Background
We are all very familiar with the concept of a linear approximation. For a 2D smooth real-valued function $f$, the first-order Taylor expansion is $f(x,y)\approx f(x_{0},y_{0})+(x-x_{0})f_{x}(x_{0},y_{0})+(y-y_{0})f_{y}(x_{0},y_{0})$. Loosely speaking, this formula solves the problem of getting a "locally optimal" linear approximation
$L(x,y) = A\langle x-x_{0}, y-y_{0}\rangle ^{T}$, where $A$ is a $2\times 2$ matrix. Within the broader topic of "generalized linear models" there is a notion of an "additive linear model." In this case, we are looking for an approximation of the form $A(x,y) = g(x)+h(y)$ for smooth 1D functions $g$ and $h$.

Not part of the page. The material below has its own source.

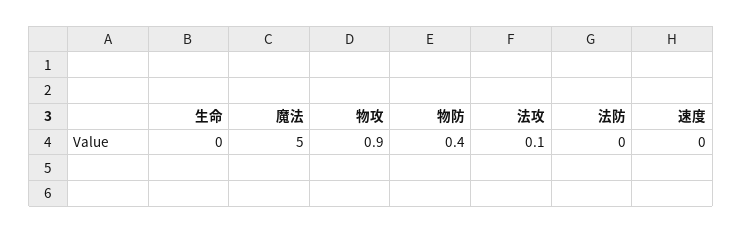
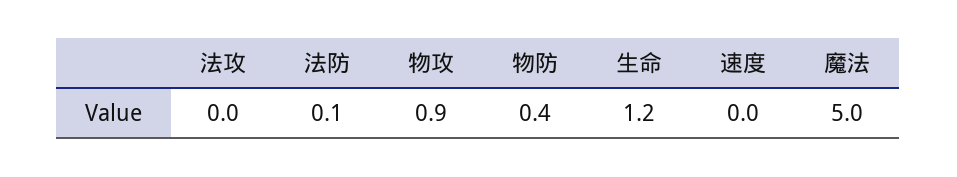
生命: 0 -> 1.2
法攻: 0.1 -> 0
法防: 0 -> 0.1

Smoothness is not necessarily required for additive approximations in general, but it is a natural condition to add in this question. Obviously this is a much larger set of functions, but it preserves some useful properties of linearity.
Question
I think the most obvious method for generating $g$ and $h$ would be to approximate them using 1D Taylor approximations. Then, the whole additive approximation would be a potentially high-order Taylor approximation minus the cross terms. In some cases this would perform very well, but we could only guarantee $O(xy)$ convergence. Can this be improved upon?
Context:
I have worked on some "engineering math" problems where the coefficients in a linear approximation are treated as proxies for "how much impact" each variable in a system is having on some objective function of interest (see: sensitivity coefficients and especially "Derivative-based local methods"). In some cases, it seems like additive models (already used in some data science applications due to their explainability) could potentially do this with higher-accuracy. There's probably some issue with doing things this way or I would have heard about it already but who knows. Maybe there's a non-trivial application here.